Generally, there are two types of lineage: Data Flow and Semantic Flow. Talend Data Catalog can allow users to display and analyze both types of lineage.
- You may invoke a lineage and/or impact trace by going to the Lineage tab or context menu from a classifier (table, file, entity, etc.) or feature (column, field, attribute, etc.) and specifying the Type in the upper left of the lineage display to be DATA FLOW which will present an end-to-end trace across all the models and mappings in your current configuration
- You may invoke a lineage overview by going to the Lineage tab from the details page for a model, schema, ETL job, BI design, etc., and going to the Lineage tab.
Either use case may be displayed from the model / data store / schema high level perspective of the enterprise architecture, down to the table / file level, and finally all the way down at the column / field level. The level can be selected for the entire data lineage diagram, or individually on selected data store models / schemas, or selected tables / files.
In the Data Lineage Diagram, all columns/fields of a given table/file are presented at once which matches the classic data modeling concepts. Selection of a given column/field allows a user to highlight the data flow to it.
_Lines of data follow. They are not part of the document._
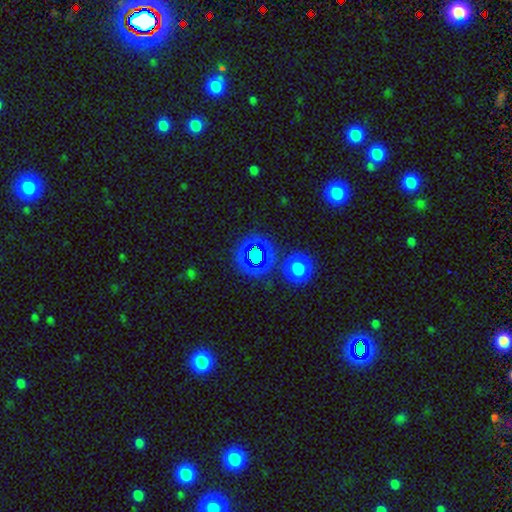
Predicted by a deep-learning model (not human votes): A star or artifact, not a galaxy (56%).

Vote fractions:
- Smooth or featured? star or artifact: 56% / smooth: 32% / featured or disk: 11%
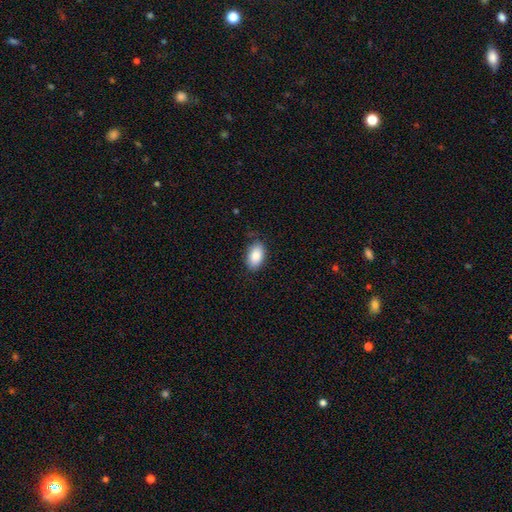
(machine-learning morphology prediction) The model was most divided on "merging": none: 82%, minor disturbance: 14%, major disturbance: 3%, merger: 1%. More confident: how rounded — in between (92%); smooth or featured — smooth (87%).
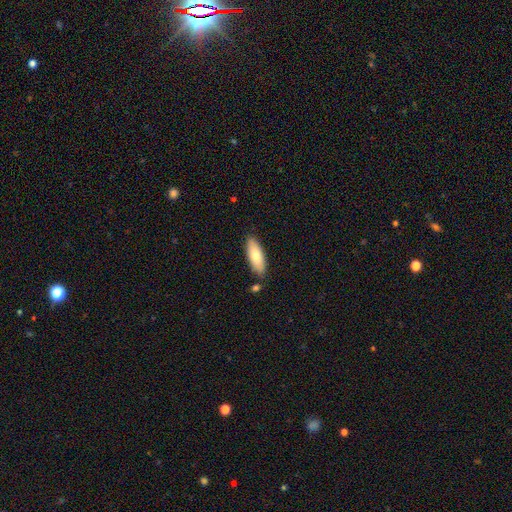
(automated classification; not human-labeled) Overall: smooth (77%). How rounded: in between (67%; cigar-shaped 31%). Merging: none (83%).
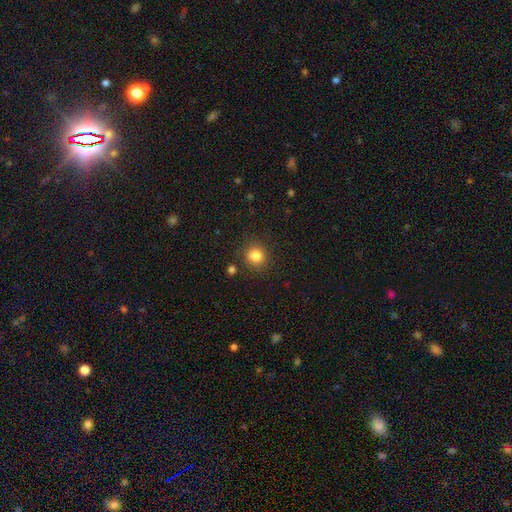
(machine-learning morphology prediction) smooth_or_featured: smooth (p=0.83) [alt: star or artifact p=0.12]
how_rounded: round (p=0.87) [alt: in between p=0.12]
merging: none (p=0.86) [alt: minor disturbance p=0.08]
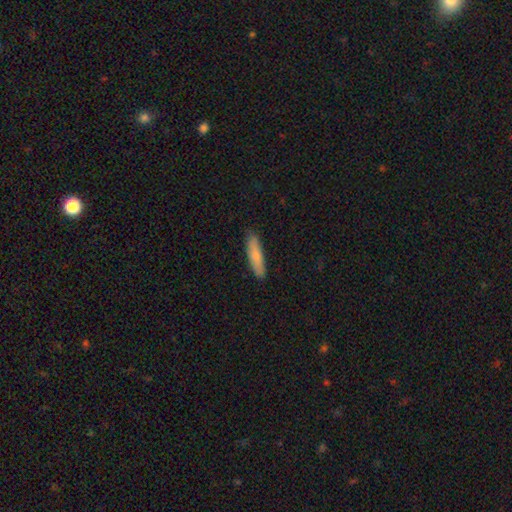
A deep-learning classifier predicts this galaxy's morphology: smooth_or_featured: smooth (p=0.74) [alt: featured or disk p=0.20]
how_rounded: cigar-shaped (p=0.74) [alt: in between p=0.24]
merging: none (p=0.87) [alt: minor disturbance p=0.10]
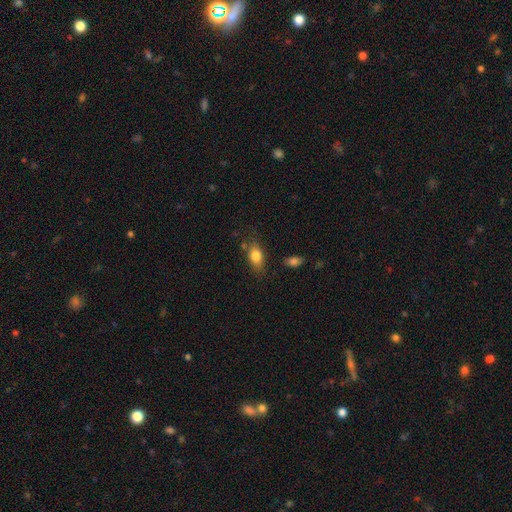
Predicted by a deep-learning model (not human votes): Morphology: type=smooth (81%); roundness=in between (84%); merging=none (71%).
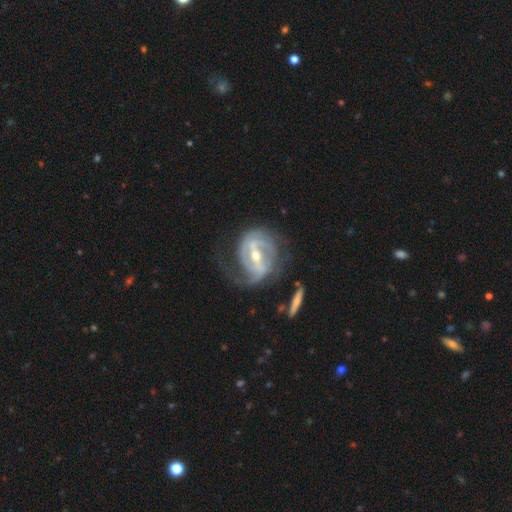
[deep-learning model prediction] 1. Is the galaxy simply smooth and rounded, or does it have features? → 90% featured or disk, 5% smooth, 5% star or artifact.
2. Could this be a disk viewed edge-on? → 96% no, 4% yes.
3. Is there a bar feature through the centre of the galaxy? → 63% strong, 29% weak, 8% no.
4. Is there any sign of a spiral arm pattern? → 95% yes, 5% no.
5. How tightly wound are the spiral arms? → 42% medium, 40% tight, 17% loose.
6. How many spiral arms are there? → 64% 2, 13% can't tell, 12% 3, 6% 1, 3% 4, 2% more than 4.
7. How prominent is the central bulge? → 54% moderate, 42% small, 2% large, 1% none, 1% dominant.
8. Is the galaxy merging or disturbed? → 57% none, 21% minor disturbance, 18% major disturbance, 4% merger.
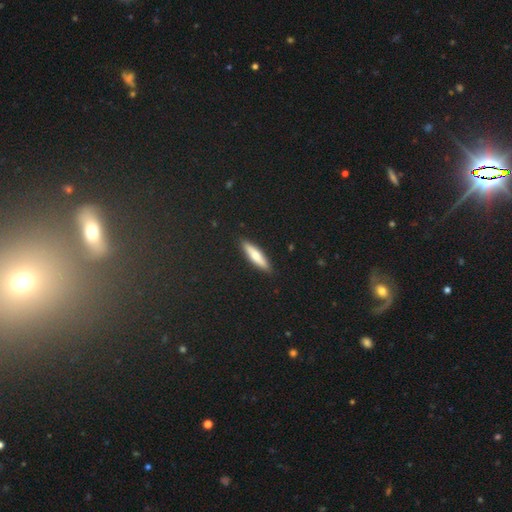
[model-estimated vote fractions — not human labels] Smooth or featured: smooth — 63% (featured or disk — 30%)
How rounded: cigar-shaped — 76% (in between — 22%)
Merging: none — 90% (minor disturbance — 8%)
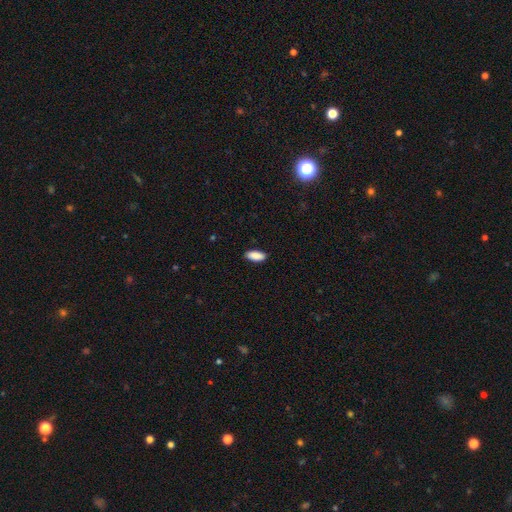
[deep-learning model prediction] smooth 90%, star or artifact 6%, featured or disk 4%. Down the decision tree: how rounded — in between (84%); merging — none (88%).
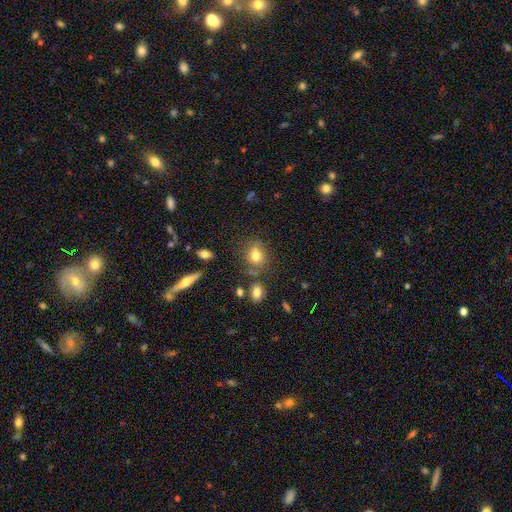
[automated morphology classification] Smooth or featured: smooth — 77% (star or artifact — 12%)
How rounded: round — 64% (in between — 35%)
Merging: none — 69% (minor disturbance — 17%)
However, in the past, these diagrams can be overly crowded in today's data lake architectures where it is common to find tables/files with over hundred columns/fields. Furthermore, the large number of tables/files involved may generate too many objects in a readable graph, giving rise to possible warning in the user interface.
You now have the option (by default) of using the data flow "interactive" Analysis Diagram, which displays the columns/fields involved in the given data flow trace, not all the columns. The user can then select the columns/fields to be displayed to better present the business use case of that data flow. Then the user can interact within that diagram by selecting columns/fields to display its lineage. Furthermore, the Analysis Diagrams allow you to display conditional labels such as PII or Confidential SensitivityLevel, not only providing more critical information to the user, but also better visualization of the propagation of that information (e.g. PII) through the data flow lineage trace.
The Type in the upper left of the lineage display provides a selection between eitherDATA FLOW Based upon connection definitions to data stores and physical transformation rules which transform and move the data) or SEMANTIC FLOW (based upon the definition and usage type relationships from a term, concept or logical Model to a physical representation. Both data flow and semantic flow may be present in a diagram..
Data flow links are represented as solid black or gray lines and semantic lineage as dashed blue lines. In most cases, diagrams are laid out so that data flow is shown as left (source) to right (destination) and semantic as top to bottom (more abstract or defining to usage).